Every line below from the one containing "left shoulder: (805, 319)" through the one containing "right hip: (656, 455)" must be transcribed exactly. Omit all lines outside that stretch.

= Given entries =
○ ○ ○ ○ ○ ○ ○

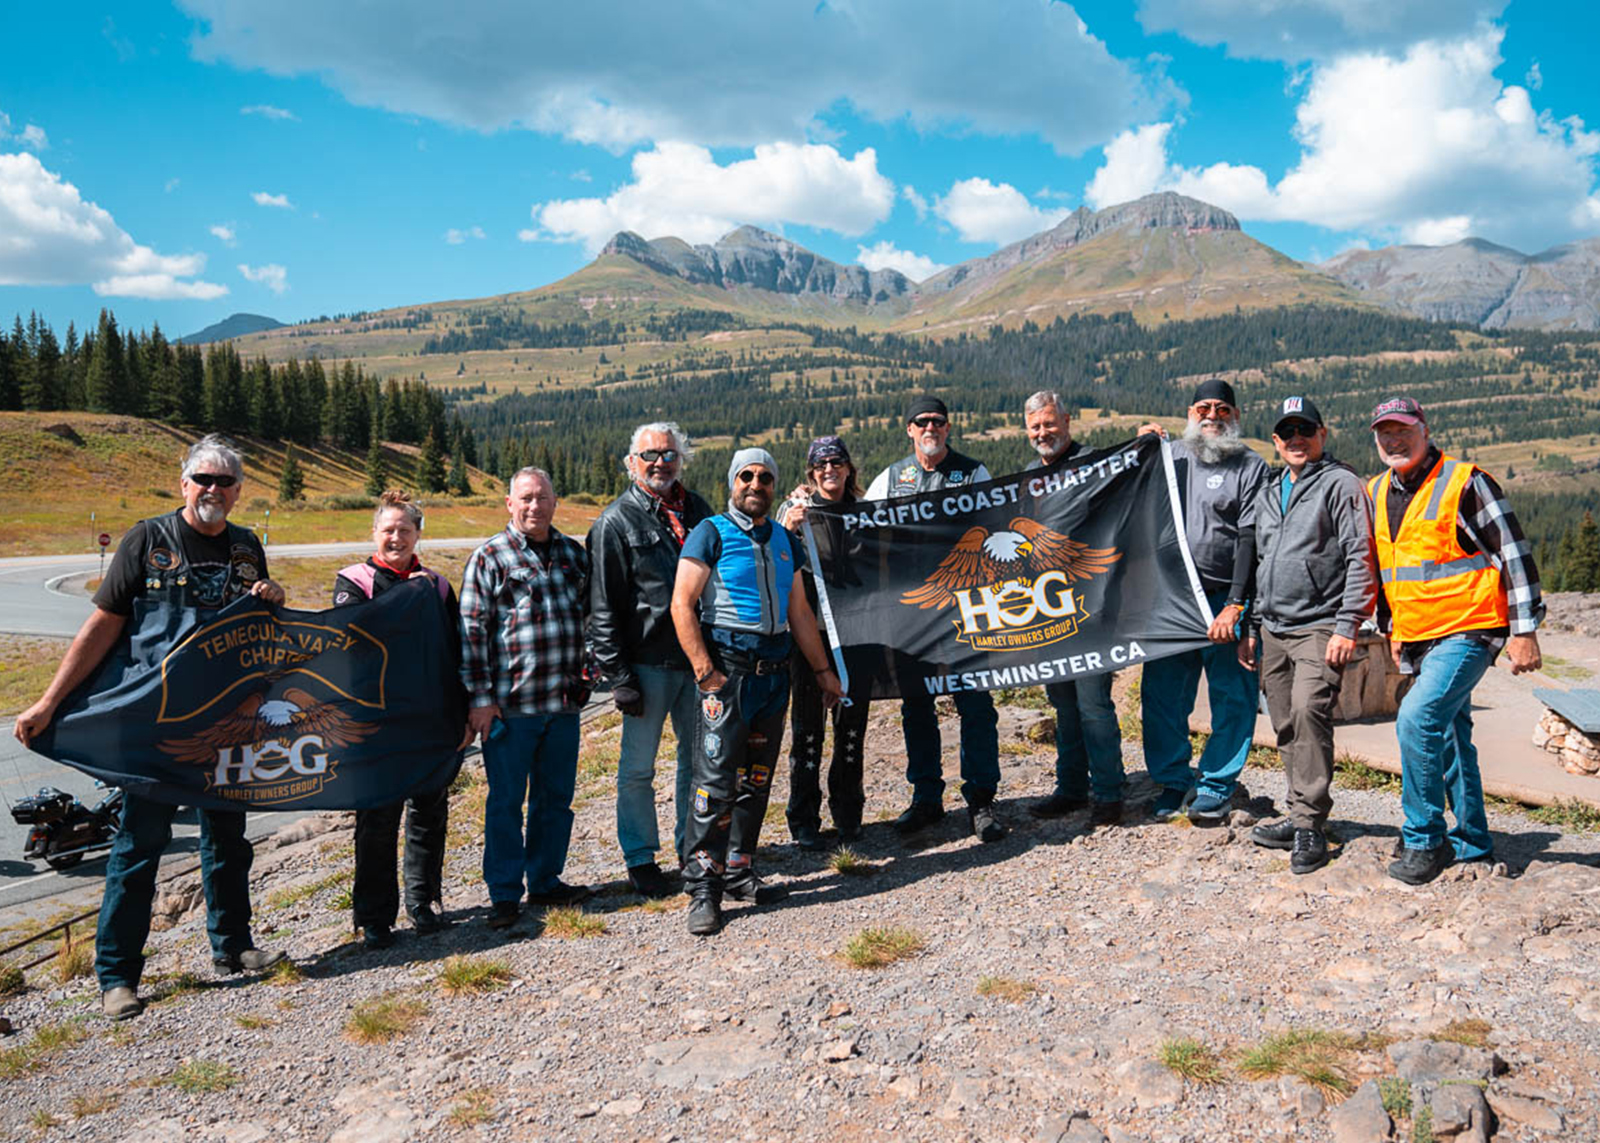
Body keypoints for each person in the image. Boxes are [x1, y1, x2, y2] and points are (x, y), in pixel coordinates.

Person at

○ ○ ○ ○ ○ ○ ○

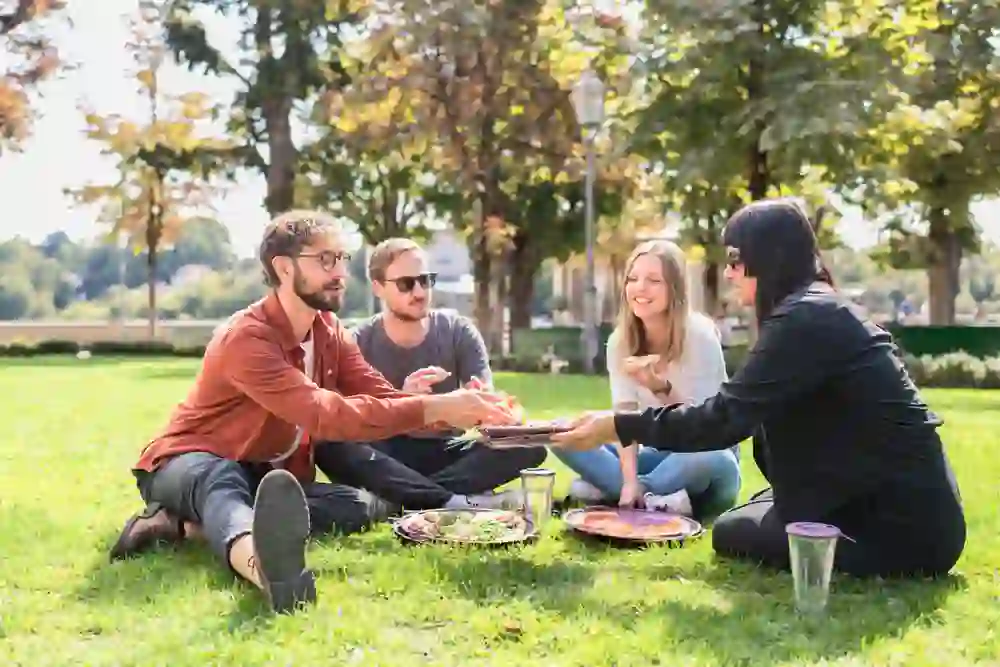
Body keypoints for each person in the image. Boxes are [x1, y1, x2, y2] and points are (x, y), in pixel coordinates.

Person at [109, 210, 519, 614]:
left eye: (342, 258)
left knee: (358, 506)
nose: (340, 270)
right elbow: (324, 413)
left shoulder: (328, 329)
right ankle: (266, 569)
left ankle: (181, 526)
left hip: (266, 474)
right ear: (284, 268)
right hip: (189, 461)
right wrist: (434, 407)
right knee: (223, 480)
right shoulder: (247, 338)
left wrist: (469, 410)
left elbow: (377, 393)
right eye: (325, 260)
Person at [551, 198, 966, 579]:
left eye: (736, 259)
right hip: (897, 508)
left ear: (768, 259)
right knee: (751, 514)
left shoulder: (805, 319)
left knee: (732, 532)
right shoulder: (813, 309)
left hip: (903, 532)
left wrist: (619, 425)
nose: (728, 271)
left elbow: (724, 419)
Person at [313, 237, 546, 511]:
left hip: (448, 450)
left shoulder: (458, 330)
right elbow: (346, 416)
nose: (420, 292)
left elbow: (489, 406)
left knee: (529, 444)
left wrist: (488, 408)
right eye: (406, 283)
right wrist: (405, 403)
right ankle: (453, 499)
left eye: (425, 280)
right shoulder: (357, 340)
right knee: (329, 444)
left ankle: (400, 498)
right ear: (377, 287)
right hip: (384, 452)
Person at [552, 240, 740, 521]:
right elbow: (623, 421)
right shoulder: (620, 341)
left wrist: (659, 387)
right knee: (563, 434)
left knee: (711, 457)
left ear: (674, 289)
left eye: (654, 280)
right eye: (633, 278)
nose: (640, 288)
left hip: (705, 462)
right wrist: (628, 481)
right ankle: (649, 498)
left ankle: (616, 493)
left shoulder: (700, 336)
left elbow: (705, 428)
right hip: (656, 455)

○ ○ ○ ○ ○ ○ ○

= Answer to this exercise =
left shoulder: (805, 319)
left knee: (732, 532)
right shoulder: (813, 309)
left hip: (903, 532)
left wrist: (619, 425)
nose: (728, 271)
left elbow: (724, 419)
Person at [313, 237, 546, 511]:
left hip: (448, 450)
left shoulder: (458, 330)
right elbow: (346, 416)
nose: (420, 292)
left elbow: (489, 406)
left knee: (529, 444)
left wrist: (488, 408)
right eye: (406, 283)
right wrist: (405, 403)
right ankle: (453, 499)
left eye: (425, 280)
right shoulder: (357, 340)
right knee: (329, 444)
left ankle: (400, 498)
right ear: (377, 287)
right hip: (384, 452)
Person at [552, 240, 740, 521]:
right elbow: (623, 421)
right shoulder: (620, 341)
left wrist: (659, 387)
right knee: (563, 434)
left knee: (711, 457)
left ear: (674, 289)
left eye: (654, 280)
right eye: (633, 278)
nose: (640, 288)
left hip: (705, 462)
right wrist: (628, 481)
right ankle: (649, 498)
left ankle: (616, 493)
left shoulder: (700, 336)
left elbow: (705, 428)
right hip: (656, 455)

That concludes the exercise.